Pandora continua a brincar, sem notar a presença do intruso.

Ele segue diretamente para a mulher, sem qualquer tipo de receio ou ameaça. Pela fisionomia, deve ser mais velho, embora seja difícil dizer pela barba mal feita e pelo chapéu amassado que cobre boa parte de seu rosto. Poderia ter desde trinta a cinquenta anos. Pelas roupas, porém, ela sabe dizer exatamente de onde ele vem.

- Senhora Kali? – ele pergunta, apertando os olhos para vê-la melhor.

Seu julgamento estava correto. Ele vinha da cidade. Muito mais que isso: vinha diretamente dos Surdos.

- Quem é você?

- Sou um amigo.

- Eu não tenho amigos. – rosna.

- Não era assim que costumava conversar comigo, Kali.

Ela olha de relance para a filha, que, tendo finalmente percebido a presença do estranho, observa a mãe com os olhos arregalados.

- Diga-me quem você é, ou eu te mato. – rosna novamente, exibindo a lâmina nas mãos.

O homem sorri, retirando o chapéu.

- Você não mudou nada, minha companheira. Sou eu, Buer. Não me reconhece sem aquela máscara?
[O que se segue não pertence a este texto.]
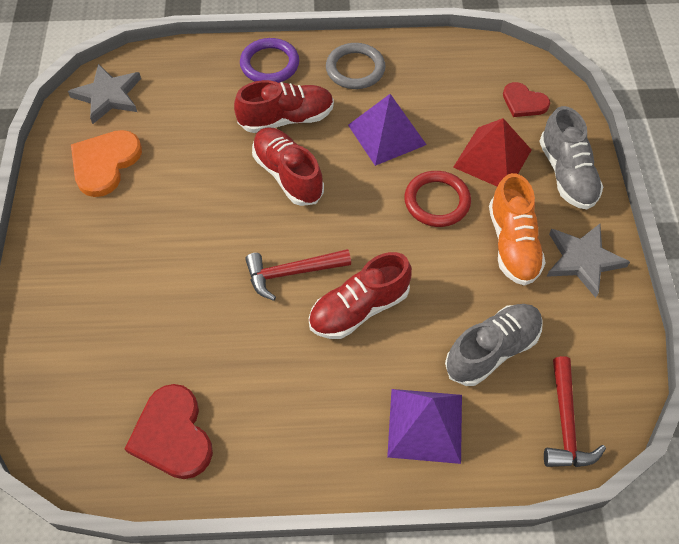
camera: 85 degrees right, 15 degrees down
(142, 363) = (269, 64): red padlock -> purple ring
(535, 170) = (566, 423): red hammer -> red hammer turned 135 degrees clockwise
Lenora estreita os olhos, incapaz de acreditar no que acaba de ouvir. Restavam alguns deles vivos, então.

- O que você veio fazer aqui? Está perdido? A cidade fica para o outro lado.

Buer amassa o chapéu velho entre os dedos, deformando-o.

- Nós tivemos um problema.

- E quando foi que vocês não tiveram um problema? Problemas da Decapital não são problemas meus. Vá embora.

O homem ergue o olhar em direção à menina, que continua imóvel, observando-os.

- Você não acha que sua filha merece uma vida melhor do que esta? Na cidade ela terá comida, roupas, abrigo, amigos...

Um soco atinge seu rosto, fazendo-o tropeçar alguns passos para trás.

- Nunca mais fale de minha filha, está ouvindo?! Não meta ela nessa conversa!

Sem se irritar, Buer apenas sorri, massageando a bochecha com os dedos.

- Desculpe-me pelo inconveniente, Kali. Vou direto ao ponto, se preferir. O que acontece é que uma guerra civil está prestes a estourar, e eles querem o filho do Sacerdote para governá-los e tentar colocar as coisas nos eixos de novo. Por isso eu resolvi procurar Lúcio. – seus olhos varrem toda a extensão da praia – Mas tenho certeza que se ele estivesse aqui já teria aparecido a esta altura, não é verdade?

- Ele precisou sair. – ela responde entredentes, contendo as emoções para não deixar nada transparecer – E não voltaria para aquele lugar, nem que sua vida dependesse disso. Não há nada para fazer aqui. Além do mais, ele não tem nenhum filho homem para suceder o Palácio.

Erguendo as sobrancelhas para a criança, Buer sorri.

- Sabe que, de longe, ela até parece um menino?    

- Sabe que, de longe, ela até parece um menino?